• Instructions to follow:
Repeat verbatim what the listing holds, but not its pictures.

= = =

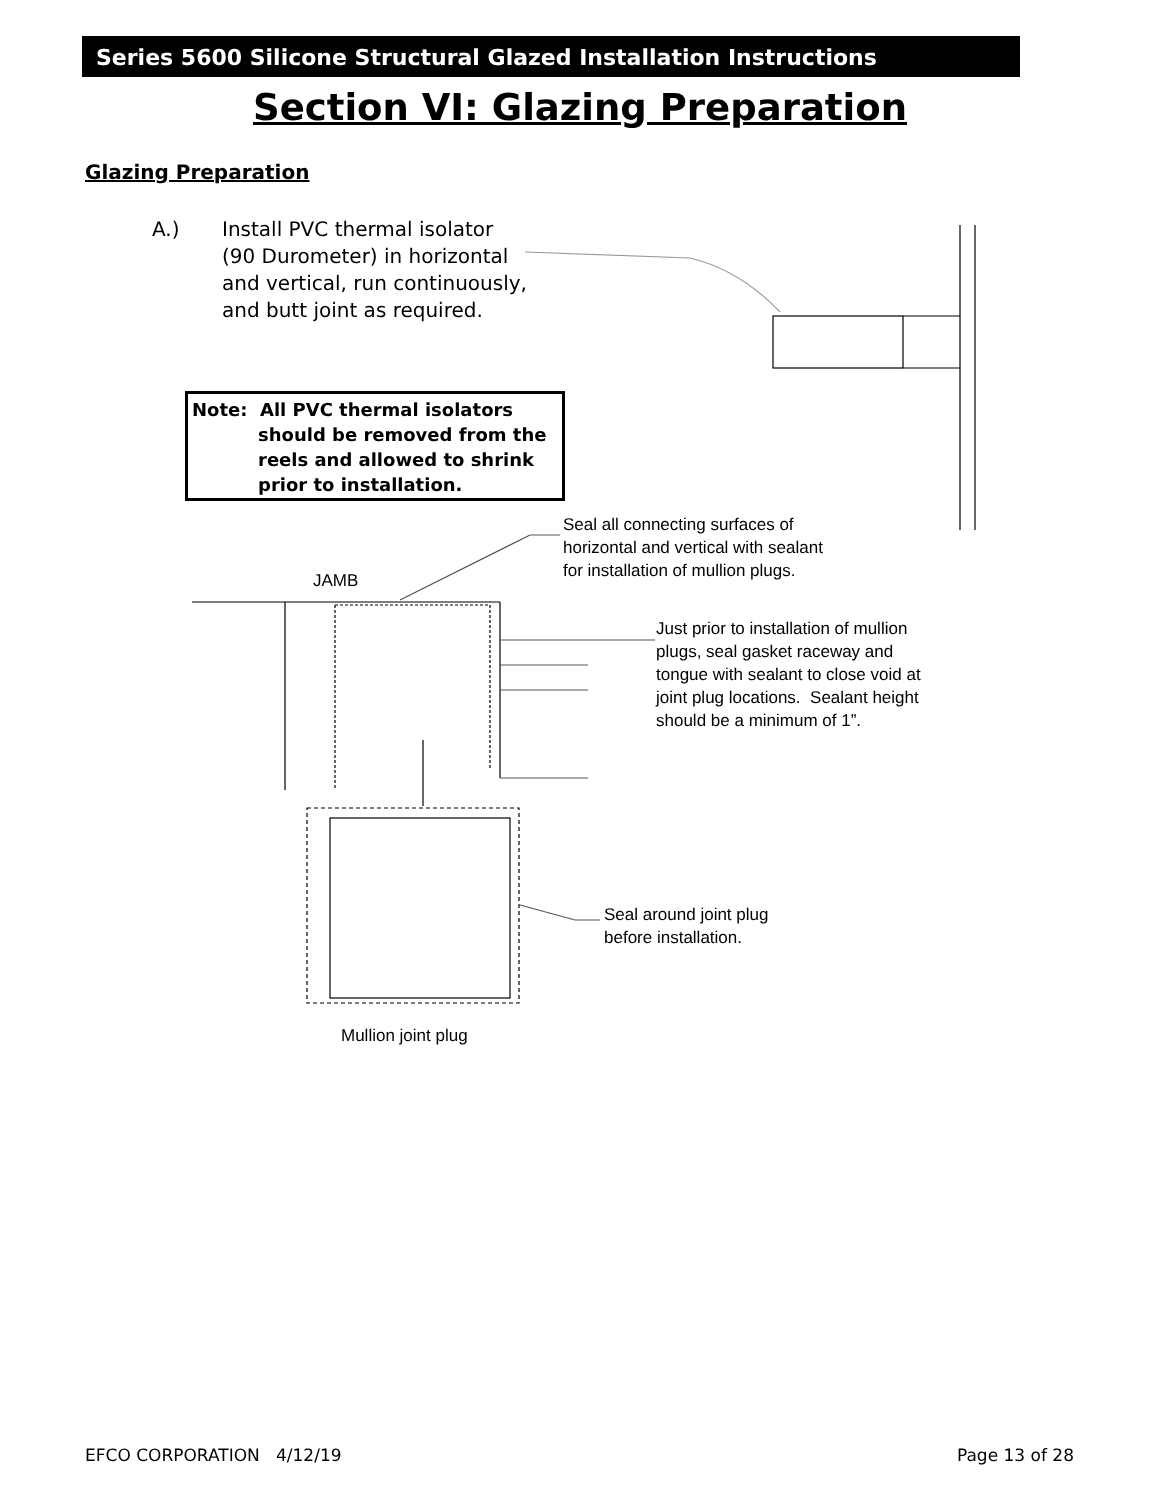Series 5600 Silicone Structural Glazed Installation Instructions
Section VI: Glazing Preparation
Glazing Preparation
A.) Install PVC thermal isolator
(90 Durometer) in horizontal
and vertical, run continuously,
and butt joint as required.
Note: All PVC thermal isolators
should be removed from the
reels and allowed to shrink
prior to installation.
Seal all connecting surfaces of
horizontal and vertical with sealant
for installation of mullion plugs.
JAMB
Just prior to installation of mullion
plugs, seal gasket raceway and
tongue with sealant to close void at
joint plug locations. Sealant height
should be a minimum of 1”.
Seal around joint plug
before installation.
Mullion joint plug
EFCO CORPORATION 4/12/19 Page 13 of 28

= = =

• Expected output:
Series 5600 Silicone Structural Glazed Installation Instructions
Section VI: Glazing Preparation
Glazing Preparation
A.) Install PVC thermal isolator
(90 Durometer) in horizontal
and vertical, run continuously,
and butt joint as required.
Note: All PVC thermal isolators
should be removed from the
reels and allowed to shrink
prior to installation.
Seal all connecting surfaces of
horizontal and vertical with sealant
for installation of mullion plugs.
JAMB
Just prior to installation of mullion
plugs, seal gasket raceway and
tongue with sealant to close void at
joint plug locations. Sealant height
should be a minimum of 1”.
Seal around joint plug
before installation.
Mullion joint plug
EFCO CORPORATION 4/12/19 Page 13 of 28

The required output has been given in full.